En los últimos dos meses el precio de la carne vacuna en la góndola no aumentó, mientras que los de la hacienda para consumo y exportación cayeron, en promedio, un 10%.
Para el analista ganadero Ignacio Iriarte, detrás de este cambio aparecen dos factores clave: la caída del poder de compra de los consumidores argentinos y, por ende, las dificultades que enfrenta la exportación para trasladar a los precios internos los buenos valores internacionales.
En la última edición de la revista digital Informe Ganadero, Iriarte destacó que la relación entre los salarios registrados y el precio de la carne se deterioró de manera significativa durante el último año. Según explicó, en marzo un salario promedio permitía comprar apenas 91 kilos de carne vacuna, cuando doce meses antes alcanzaba para adquirir 121 kilos.
“De ahí en más, por dieciséis meses consecutivos, el poder adquisitivo se redujo constantemente, al subir la carne vacuna bien por arriba de los salarios registrados”, señaló el consultor, que asegura que esto es lo opuesto a lo ocurrido durante gran parte de 2024, cuando, tras el fuerte reacomodamiento de precios ocurrido a fines de 2023, los ingresos habían empezado a recuperar capacidad de compra.
Al invertirse la tendencia, se puso un límite a la posibilidad de seguir trasladando aumentos al mostrador. Por eso, luego de alcanzar valores récord, la hacienda comenzó a perder firmeza. La demanda doméstica sigue siendo elevada en términos históricos, pero los consumidores muestran cada vez mayores dificultades para absorber nuevas subas.

La otra variable que, según Iriarte, condiciona al negocio actualmente es el tipo de cambio. Mientras la inflación interanual ronda el 32%, el tipo de cambio neto para la carne vacuna sólo mejoró cerca del 20% en el último año, afectando la competitividad exportadora.

ACCIONES A REALIZAR:
a: Según el texto sobre la carne vacuna, ¿cuántos kilos de carne permitía comprar un salario promedio en marzo?
b: Transcribe el fragmento del texto sobre la carne vacuna que comienza en "Al invertirse la" y termina en "absorber nuevas subas.".
Las líneas no tienen relación alguna con el texto.

CONJUNTO DE DATOS:
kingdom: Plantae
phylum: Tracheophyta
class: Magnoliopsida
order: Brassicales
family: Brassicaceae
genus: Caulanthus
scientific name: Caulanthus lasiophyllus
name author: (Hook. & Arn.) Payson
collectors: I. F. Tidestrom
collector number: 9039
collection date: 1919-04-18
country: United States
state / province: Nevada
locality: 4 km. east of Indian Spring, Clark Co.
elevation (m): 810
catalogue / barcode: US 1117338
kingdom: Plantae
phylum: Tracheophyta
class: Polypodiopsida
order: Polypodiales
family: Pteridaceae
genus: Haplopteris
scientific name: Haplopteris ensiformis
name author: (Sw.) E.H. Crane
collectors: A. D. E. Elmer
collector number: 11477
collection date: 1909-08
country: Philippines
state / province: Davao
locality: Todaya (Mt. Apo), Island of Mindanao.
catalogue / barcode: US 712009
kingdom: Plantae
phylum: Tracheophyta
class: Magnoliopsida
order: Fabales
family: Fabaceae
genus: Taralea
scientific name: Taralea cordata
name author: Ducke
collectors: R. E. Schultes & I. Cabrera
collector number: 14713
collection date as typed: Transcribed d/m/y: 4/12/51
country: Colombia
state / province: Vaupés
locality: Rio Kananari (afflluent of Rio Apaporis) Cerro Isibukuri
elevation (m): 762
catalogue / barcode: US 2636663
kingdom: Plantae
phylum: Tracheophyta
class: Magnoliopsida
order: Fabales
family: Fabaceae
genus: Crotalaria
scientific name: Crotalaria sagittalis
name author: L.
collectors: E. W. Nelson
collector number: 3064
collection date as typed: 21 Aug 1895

RESPUESTAS DEL EJERCICIO:
a: Apenas 91 kilos.

b:
Al invertirse la tendencia, se puso un límite a la posibilidad de seguir trasladando aumentos al mostrador. Por eso, luego de alcanzar valores récord, la hacienda comenzó a perder firmeza. La demanda doméstica sigue siendo elevada en términos históricos, pero los consumidores muestran cada vez mayores dificultades para absorber nuevas subas.